Second, have a cache of best practices at the ready. There are missions where courageous, tech-savvy officers have done innovative, spectacular work. Too often, though, we don’t know who those officers are, what they did or how they did it—so we miss a valuable chance to learn from them.

The use of digital media in diplomacy is in many ways an experimental field. We can and should find ways to capitalize on our own experiments and promote them from the inside.

Third, restructure PD shops at posts. Here, State can take a lesson from the private sector, where the average communications team would have at a minimum a creative director, a Web designer and a graphic artist.

Imagine a scenario where a PD officer oversees two or three local media specialists whose sole job is to create digital content and track analytics. In addition to their media production skills, these professionals would have a deep understanding of the local media market, stratified target audience, media consumption habits, and language and cultural norms.

The officer would guide the content, using data from the analytics to drive the message forward while clearly linking it to strategic mission objectives from the Integrated Country Strategy. The aim is to engage with audiences daily to create communities of interest on matters of U.S. foreign policy, not just publicize ongoing embassy activities.

Fourth, reconsider hiring practices for PD professionals. Yes, I know: This one may be total pie in the sky. But there is just no denying that public diplomacy is becoming an increasingly technical field. The private sector certainly gets this, and hires only the best people in video production, graphics, marketing and Web design.

So State should consider either making the PD cone a specialist category, or creating a new specialist career track focused solely on digital production and engagement. Or, at the very least, it should hire people into the PD cone who already have significant backgrounds in communications fields like journalism, broadcasting, marketing, campaign managing and so on.

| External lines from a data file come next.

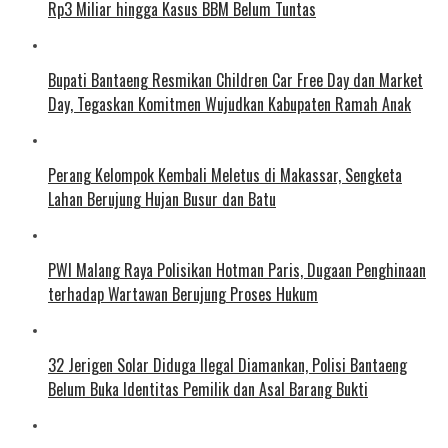
Rp3 Miliar hingga Kasus BBM Belum Tuntas
Bupati Bantaeng Resmikan Children Car Free Day dan Market
Day, Tegaskan Komitmen Wujudkan Kabupaten Ramah Anak
Perang Kelompok Kembali Meletus di Makassar, Sengketa
Lahan Berujung Hujan Busur dan Batu
PWI Malang Raya Polisikan Hotman Paris, Dugaan Penghinaan
terhadap Wartawan Berujung Proses Hukum
32 Jerigen Solar Diduga Ilegal Diamankan, Polisi Bantaeng
Belum Buka Identitas Pemilik dan Asal Barang Bukti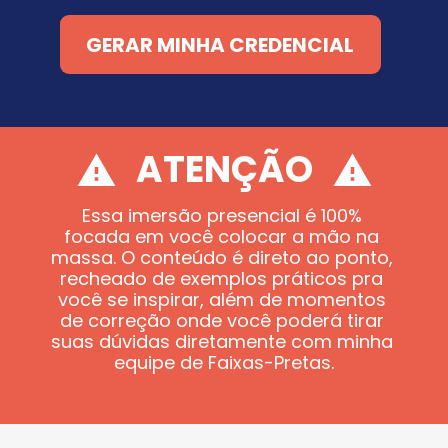
GERAR MINHA CREDENCIAL
ATENÇÃO
Essa imersão presencial é 100% 
focada em você colocar a mão na 
massa. O conteúdo é direto ao ponto, 
recheado de exemplos práticos pra 
você se inspirar, além de momentos 
de correção onde você poderá tirar 
suas dúvidas diretamente com minha 
equipe de Faixas-Pretas.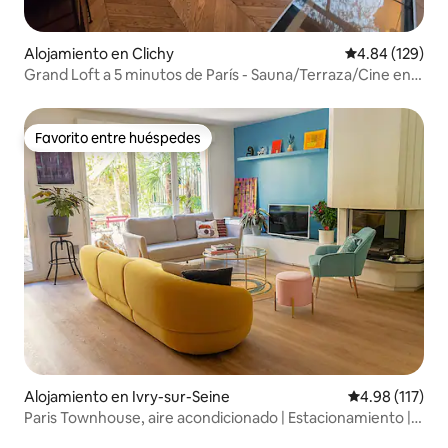
Alojamiento en Clichy
Calificación pr
4.84 (129)
Grand Loft a 5 minutos de París - Sauna/Terraza/Cine en
casa
Favorito entre huéspedes
Favorito entre huéspedes
Alojamiento en Ivry-sur-Seine
Calificación p
4.98 (117)
Paris Townhouse, aire acondicionado | Estacionamiento |
Jardín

This would significantly reduce the pressure to train officers in a field that changes every day (and leave FSI free to do what it does best: train Foreign Service personnel in the art of being diplomats).

The Importance of Leaning In

Let’s face it: the Cold War is over and USIA is dead. It’s time to overhaul the way we do public diplomacy. We are the United States of America. We are leaders in the field of branding, marketing, advertising—we are better than anybody at selling stuff. We have Silicon Valley, we practically invented the internet, and we are conquering the world with Facebook.

Given this, we at the U.S. State Department should be writing the book on digital diplomacy—not wandering the halls of the Harry S Truman building, lost somewhere between the Ralph J. Bunche Library and 1993.

Nothing I’ve written here is a surprise to anyone working in PD. The question is, how do we get from knowing what the problem is to actually fixing it? Personally, I think that we FSOs should not just stand around and wait for change to come. We have the option, as Sheryl Sandberg would say, to lean in and advocate from the inside.

It’s important; there’s a lot at stake. In the battle to win hearts and minds, we cannot afford to be 20 years behind the times.

Amelia Shaw, the 2015 recipient of AFSA’s W. Averell Harriman Award for Constructive Dissent, joined the State Department Foreign Service in 2014. Prior to that, she was a foreign correspondent for National Public Radio, a TV news producer with the United Nations, a digital media adviser for the Australian Broadcasting Corporation and a specialist in social marketing for international aid organizations. She was also a Fulbright Scholar in Haiti in 2003.

From 2014 to 2016 Ms. Shaw served as a consular officer in Tijuana, and is now in training to serve as a public diplomacy officer in Vientiane, beginning this summer. The views expressed in this article are those of the author alone and not necessarily those of the Department of State or the U.S. government.